REGEXVAULTv2.0
Security/Network Security
Verified Safe

CVE Identifier Regex for Python

/^CVE-(19[6-9][0-9]|20[0-9]{2})-([0-9]{4,7})$/i

What this pattern does

This page provides a well-structured, multi-part regular expression for matching cve identifier, ported and verified for Python. In security-sensitive code, using an unverified regex can open the door to both false positives and denial-of-service attacks. The snippet below is ready to drop into your Python project — whether you're validating in a Django view, a FastAPI endpoint, or a standalone data processing script.

Python Implementation

Python
# CVE Identifier
# ReDoS-safe | RegexVault — Security > Network Security

import re

cve_identifier_pattern = re.compile(r'^CVE-(19[6-9][0-9]|20[0-9]{2})-([0-9]{4,7})$')

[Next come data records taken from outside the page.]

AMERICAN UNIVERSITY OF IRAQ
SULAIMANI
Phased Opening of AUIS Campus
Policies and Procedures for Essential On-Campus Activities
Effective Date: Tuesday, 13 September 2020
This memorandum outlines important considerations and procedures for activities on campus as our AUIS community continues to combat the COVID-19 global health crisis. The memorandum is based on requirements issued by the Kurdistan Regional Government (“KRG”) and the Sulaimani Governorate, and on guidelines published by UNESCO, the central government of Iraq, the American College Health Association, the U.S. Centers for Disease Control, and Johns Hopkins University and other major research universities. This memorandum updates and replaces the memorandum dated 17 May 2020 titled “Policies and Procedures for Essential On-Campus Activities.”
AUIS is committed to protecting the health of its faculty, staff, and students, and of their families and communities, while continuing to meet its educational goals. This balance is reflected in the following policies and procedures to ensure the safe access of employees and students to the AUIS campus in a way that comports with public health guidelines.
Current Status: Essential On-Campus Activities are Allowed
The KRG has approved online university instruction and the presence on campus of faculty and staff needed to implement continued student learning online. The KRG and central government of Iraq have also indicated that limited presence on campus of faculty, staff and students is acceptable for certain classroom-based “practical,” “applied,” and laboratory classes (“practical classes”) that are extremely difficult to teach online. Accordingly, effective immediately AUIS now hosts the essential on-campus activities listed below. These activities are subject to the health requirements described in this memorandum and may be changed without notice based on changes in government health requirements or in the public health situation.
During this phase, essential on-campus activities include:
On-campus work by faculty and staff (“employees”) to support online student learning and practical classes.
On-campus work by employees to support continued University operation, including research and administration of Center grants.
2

def validate_cve_identifier(value: str) -> bool:
    return bool(cve_identifier_pattern.fullmatch(value))

# Example
print(validate_cve_identifier("CVE-2021-44228"))  # True

Test Cases

Matches (Valid)
Rejects (Invalid)
CVE-2021-44228CVE-2021-123
CVE-2024-0001CVE-21-44228
CVE-2014-0160CWE-2021-44228
CVE-1999-0001CVE-2021-1234ABCD
CVE-2023-1234567

When to use this pattern

This pattern is drawn from the Security > Network Security category and carries a ReDoS-safe certification. That matters for Python developers because particularly important in Python web servers where CPU-bound regex operations can stall concurrent request handling. RegexVault audits patterns against known backtracking attack vectors, ensuring you have the necessary context before using this regex in a high-stakes production environment.

Common Pitfalls

NNNNN can be longer than 4 digits for high-volume years (2023 had over 28000 CVEs). Ensure your pattern handles 5-7 digit sequences. CVE IDs with 7 digits appeared starting around 2014.

Technical Notes

CVE format: CVE-YYYY-NNNNN where YYYY is 1960-present year and NNNNN is at least 4 digits. Notable examples: CVE-2021-44228 (Log4Shell), CVE-2014-0160 (Heartbleed), CVE-2017-5638 (Apache Struts/Equifax breach). Year range starts 1960 (earliest MITRE entry).